One hears of FRACAS success stories (like the one below) and FMEA failure stories (like the wrong blood type organs transplanted at Duke). A reason one doesn’t hear of FMEA success stories is that to say that something that has never happened is now even less likely to happen (due to FMEA) just isn’t too exciting. FMEA success stories are often not cases of FMEA, they are FRACAS, since rate improvements are discussed. FRACAS failures – we tried something, it didn’t work – are not very interesting.

A recent article in The New Yorker (1) provides an example of a FRACAS success story.

In the article, there is no mention of FRACAS but many of the steps were followed. The issue was a too frequent infection rate in central lines. It is important that one can measure this rate. One knows how many central lines are used, infections manifest themselves and their cause can be determined by culturing the lines. Some undercounting is possible but the rate seems fairly reliable.

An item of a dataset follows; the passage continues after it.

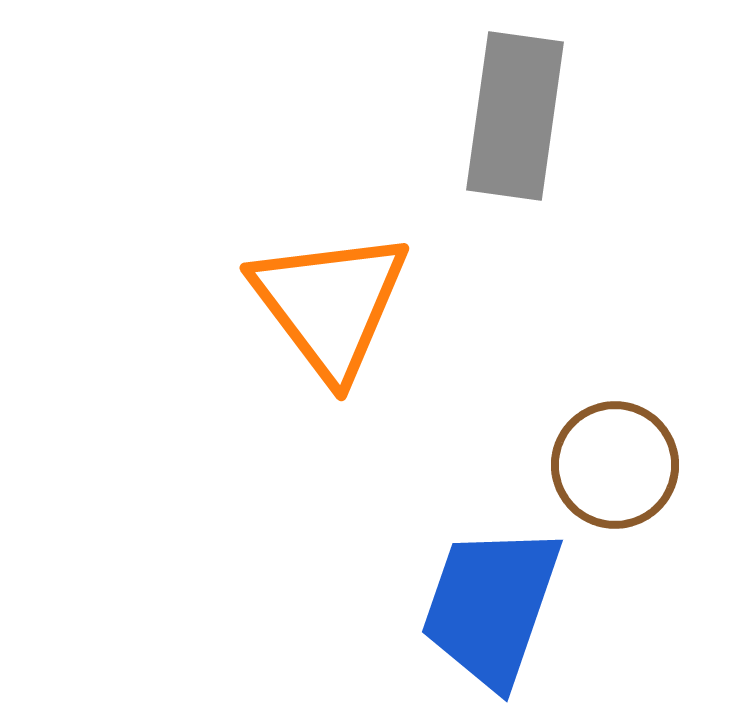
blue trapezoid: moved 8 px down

The man behind the work, Dr. Peter Pronovost, first observed events for a month within the context of the process of placing central lines (e.g., process mapping). Errors in the process steps were identified. Since these steps were simple, such as washing hands, one could partly view these errors as non cognitive errors. This suggests a control measure such as a double check to prevent such “slips”. Actually, besides slips, there may have been some at-risk behavior (2). This is behavior that increases risk where risk is not recognized, or is mistakenly believed to be justified. The main control measure used was a checklist, with the addition of having nurses double check to see that the checklist steps were properly done. Then the rate was measured again and found to be considerably lower. All of this was published (3).

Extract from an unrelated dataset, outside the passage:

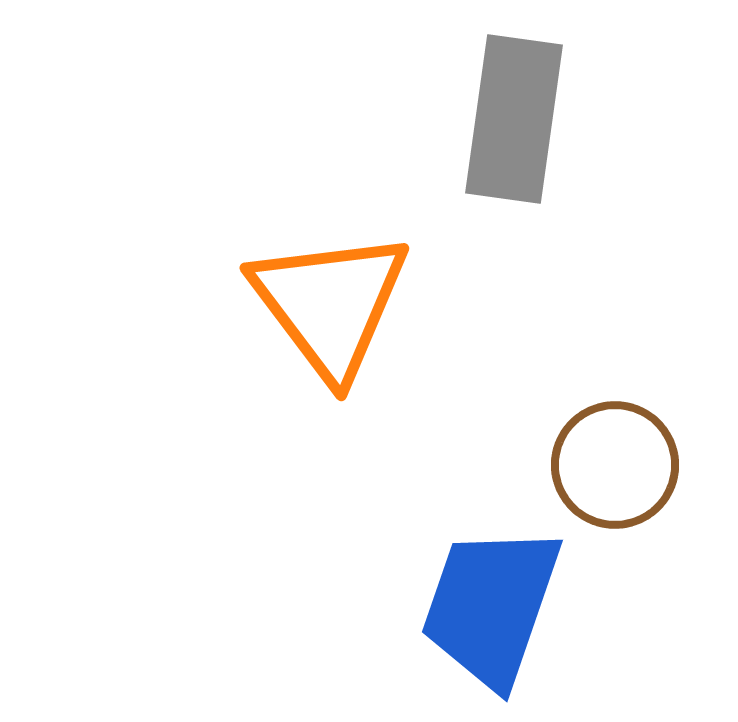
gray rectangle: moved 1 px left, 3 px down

It was mentioned that an alternative control measure had been tried; namely, using central lines coated with antimicrobials. This expensive control measure failed to provide a substantial reduction in infection rates. This illustrates that one must be open minded when selecting control measures. There is sometimes a bias towards fixing the “system” (e.g., such as with coated lines) rather than fixing a people issue (e.g., which often implies blame). Dr. Pronovost implemented some system control measures by getting the manufacturer of central lines to include drapes and chlorhexidine – items that should have been available at the bedside but often were not.

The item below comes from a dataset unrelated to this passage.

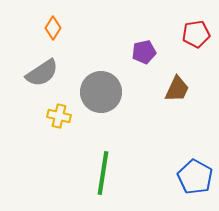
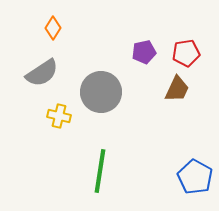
red pentagon: moved 10 px left, 19 px down
green line: moved 3 px left, 2 px up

Another big part of this story is ongoing resistance towards implementing this control measure more widely, even after it has been shown to be effective and low cost. Any control measure can be viewed as a standard and standards are not very popular. People will argue “but our situation is different”, “ICUs are too complicated for standards”, and so on. Financial incentives (or disincentives) for standards (e.g., P4P) loom. Dr. Gawande goes on to say how complicated things are in an ICU, yet there is precisely where standards helped. A similar situation happened in anesthesiology in the late 70s and early 80s. (Here, critical incident analysis was used and is basically the same as FRACAS.) The error rate was too high, effective control measures were developed, and widespread implementation of the control measures took considerable effort. You can read about that story here.

References

1.       Gawande A. Annals of Medicine. The checklist. The New Yorker, Dec. 7th issue, 2007, see here (don’t know how long this link will work).

2.       Marx, D. Patient Safety and the “Just Culture”: A Primer for Health Care Executives http://www.mers-tm.net/support/Marx_Primer.pdf

3.       Pronovost P. et al. An Intervention to Decrease Catheter-Related Bloodstream Infections in the ICU. N Engl J Med 2006;355:2725-32.